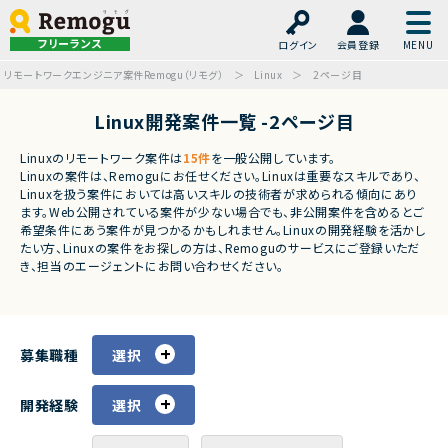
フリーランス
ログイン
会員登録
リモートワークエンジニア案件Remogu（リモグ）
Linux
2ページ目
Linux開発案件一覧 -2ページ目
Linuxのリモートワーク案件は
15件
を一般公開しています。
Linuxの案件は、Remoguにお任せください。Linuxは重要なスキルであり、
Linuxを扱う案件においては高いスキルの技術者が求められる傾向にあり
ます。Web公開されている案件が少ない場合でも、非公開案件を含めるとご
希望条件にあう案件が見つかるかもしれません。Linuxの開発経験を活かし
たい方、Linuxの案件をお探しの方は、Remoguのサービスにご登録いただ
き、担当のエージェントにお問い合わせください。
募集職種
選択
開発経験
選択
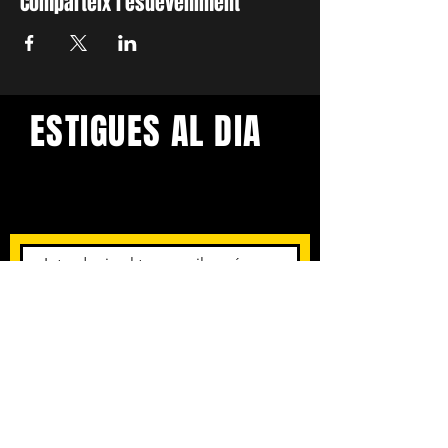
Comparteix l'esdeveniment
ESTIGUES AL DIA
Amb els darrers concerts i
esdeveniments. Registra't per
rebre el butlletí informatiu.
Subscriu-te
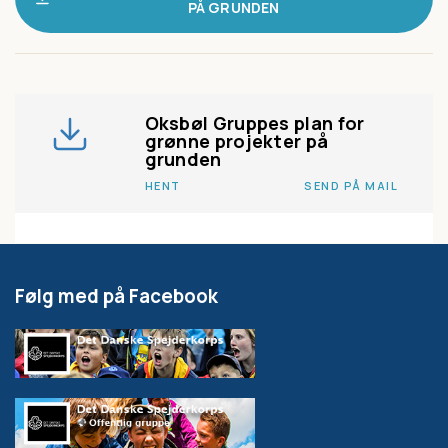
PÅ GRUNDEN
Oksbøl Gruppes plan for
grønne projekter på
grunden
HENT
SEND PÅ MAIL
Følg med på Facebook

* * *

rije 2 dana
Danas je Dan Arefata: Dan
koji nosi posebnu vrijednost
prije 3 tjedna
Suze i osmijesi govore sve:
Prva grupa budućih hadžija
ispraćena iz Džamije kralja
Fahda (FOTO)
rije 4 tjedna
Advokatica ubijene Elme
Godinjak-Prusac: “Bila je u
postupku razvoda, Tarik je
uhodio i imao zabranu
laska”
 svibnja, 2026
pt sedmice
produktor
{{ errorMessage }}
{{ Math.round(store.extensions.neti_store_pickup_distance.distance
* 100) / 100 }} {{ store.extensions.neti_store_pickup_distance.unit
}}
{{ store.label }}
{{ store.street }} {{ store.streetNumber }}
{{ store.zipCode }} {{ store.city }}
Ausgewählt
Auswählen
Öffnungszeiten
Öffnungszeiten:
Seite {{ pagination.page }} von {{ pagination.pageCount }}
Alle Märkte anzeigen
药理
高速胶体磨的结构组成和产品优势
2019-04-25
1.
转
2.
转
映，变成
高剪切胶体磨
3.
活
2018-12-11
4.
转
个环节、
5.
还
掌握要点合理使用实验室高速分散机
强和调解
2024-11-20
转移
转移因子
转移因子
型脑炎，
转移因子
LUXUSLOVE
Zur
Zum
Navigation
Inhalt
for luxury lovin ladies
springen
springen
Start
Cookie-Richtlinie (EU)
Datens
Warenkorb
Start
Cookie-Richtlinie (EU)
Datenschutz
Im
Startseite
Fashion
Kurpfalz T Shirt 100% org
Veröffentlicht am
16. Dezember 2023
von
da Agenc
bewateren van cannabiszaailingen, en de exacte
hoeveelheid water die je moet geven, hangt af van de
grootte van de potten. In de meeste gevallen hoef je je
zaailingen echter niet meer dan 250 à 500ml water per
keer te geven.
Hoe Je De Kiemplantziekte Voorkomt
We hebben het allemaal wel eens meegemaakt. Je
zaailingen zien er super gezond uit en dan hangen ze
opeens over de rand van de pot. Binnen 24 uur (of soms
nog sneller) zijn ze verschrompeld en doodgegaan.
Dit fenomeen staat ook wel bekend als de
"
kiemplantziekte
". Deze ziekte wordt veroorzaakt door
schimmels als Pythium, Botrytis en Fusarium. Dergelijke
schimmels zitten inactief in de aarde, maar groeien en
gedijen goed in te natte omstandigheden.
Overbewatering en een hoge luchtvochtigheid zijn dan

...

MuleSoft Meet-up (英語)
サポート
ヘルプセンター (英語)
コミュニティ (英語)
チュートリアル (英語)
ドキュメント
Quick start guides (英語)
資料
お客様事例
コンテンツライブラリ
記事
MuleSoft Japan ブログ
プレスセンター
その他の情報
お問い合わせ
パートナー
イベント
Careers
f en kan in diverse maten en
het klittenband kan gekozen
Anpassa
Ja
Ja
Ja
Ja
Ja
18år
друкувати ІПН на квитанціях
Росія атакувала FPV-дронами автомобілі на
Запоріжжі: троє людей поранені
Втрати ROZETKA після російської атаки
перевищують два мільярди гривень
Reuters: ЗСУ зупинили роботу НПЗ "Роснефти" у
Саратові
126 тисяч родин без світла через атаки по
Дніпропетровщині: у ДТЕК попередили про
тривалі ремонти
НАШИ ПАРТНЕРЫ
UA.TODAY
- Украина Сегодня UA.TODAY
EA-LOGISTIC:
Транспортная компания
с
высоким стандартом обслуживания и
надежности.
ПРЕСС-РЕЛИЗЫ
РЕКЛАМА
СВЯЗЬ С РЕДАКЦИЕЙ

What you should do: Look back at the data above. Transcribe exactly the lines starting at the line that contains "We hebben het" and ending at the line that contains "Overbewatering en een".

Answer to the exercise:
We hebben het allemaal wel eens meegemaakt. Je
zaailingen zien er super gezond uit en dan hangen ze
opeens over de rand van de pot. Binnen 24 uur (of soms
nog sneller) zijn ze verschrompeld en doodgegaan.
Dit fenomeen staat ook wel bekend als de
"
kiemplantziekte
". Deze ziekte wordt veroorzaakt door
schimmels als Pythium, Botrytis en Fusarium. Dergelijke
schimmels zitten inactief in de aarde, maar groeien en
gedijen goed in te natte omstandigheden.
Overbewatering en een hoge luchtvochtigheid zijn dan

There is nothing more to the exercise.